▶ Task details
Can you quote the whole passage on Vibrio cholerae and its pandemic strains word for word?

▶ Passage for review
Vibrio cholerae is a gram-negative bacillus that causes severe, dehydrating diarrhea in humans (20). V. cholerae is part of the free-living bacterial flora of estuarine environments. In areas where cholera is endemic, cholera exhibits a distinctive seasonal pattern, often coinciding with changes in temperature and water level (25, 34). In addition to its environmental growth, V. cholerae is unique among the diarrheal pathogens because of its ability to cause global pandemics. Since 1817, there have been seven pandemics during which disease has spread across Asia, Europe, and Africa and to the Western Hemisphere.
A large component of the ability of V. cholerae to cause pandemic disease may be the continued differentiation and evolution of the organism. Strains of V. cholerae can be differentiated serologically by the O side chain of the lipopolysaccharide (LPS) component of the outer membrane. The vast majority of strains that produce epidemic cholera belong to serogroup O1 or O139. V. cholerae O1 is divided into two biotypes, classical and El Tor, which differ clinically and biochemically. V. cholerae O1 biotype El Tor is responsible for the current seventh pandemic of cholera; the last classical strain was isolated at the International Centre for Diarrhoeal Disease Research in Bangladesh (ICDDR,B) in 1991. In 1992, a previously unrecognized serogroup of V. cholerae emerged as a cause of cholera in South and Southeast Asia, V. cholerae O139 (3, 33). This new serogroup is nearly identical to the El Tor biotype of V. cholerae O1, except for the substitution of genes encoding the O139 LPS and acquisition of the ability to produce a capsule (6-9, 38). After a period in which V. cholerae O139 caused extensive cholera in Southeast Asia, El Tor V. cholerae O1 returned and now predominates over a smaller number of continuing cases of V. cholerae O139.

▶ Supplied entries

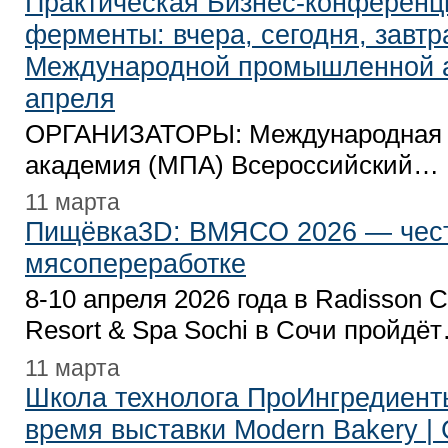
Практическая Бизнес-конференц
ферменты: вчера, сегодня, завтр
Международной промышленной 
апреля
ОРГАНИЗАТОРЫ: Международная
академия (МПА) Всероссийский…
11 марта
Пищёвка3D: ВМЯСО 2026 — чест
мясопереработке
8-10 апреля 2026 года в Radisson Co
Resort & Spa Sochi в Сочи пройдё
11 марта
Школа технолога ПроИнгредиент
время выставки Modern Bakery |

▶ Exercise solution
Vibrio cholerae is a gram-negative bacillus that causes severe, dehydrating diarrhea in humans (20). V. cholerae is part of the free-living bacterial flora of estuarine environments. In areas where cholera is endemic, cholera exhibits a distinctive seasonal pattern, often coinciding with changes in temperature and water level (25, 34). In addition to its environmental growth, V. cholerae is unique among the diarrheal pathogens because of its ability to cause global pandemics. Since 1817, there have been seven pandemics during which disease has spread across Asia, Europe, and Africa and to the Western Hemisphere.
A large component of the ability of V. cholerae to cause pandemic disease may be the continued differentiation and evolution of the organism. Strains of V. cholerae can be differentiated serologically by the O side chain of the lipopolysaccharide (LPS) component of the outer membrane. The vast majority of strains that produce epidemic cholera belong to serogroup O1 or O139. V. cholerae O1 is divided into two biotypes, classical and El Tor, which differ clinically and biochemically. V. cholerae O1 biotype El Tor is responsible for the current seventh pandemic of cholera; the last classical strain was isolated at the International Centre for Diarrhoeal Disease Research in Bangladesh (ICDDR,B) in 1991. In 1992, a previously unrecognized serogroup of V. cholerae emerged as a cause of cholera in South and Southeast Asia, V. cholerae O139 (3, 33). This new serogroup is nearly identical to the El Tor biotype of V. cholerae O1, except for the substitution of genes encoding the O139 LPS and acquisition of the ability to produce a capsule (6-9, 38). After a period in which V. cholerae O139 caused extensive cholera in Southeast Asia, El Tor V. cholerae O1 returned and now predominates over a smaller number of continuing cases of V. cholerae O139.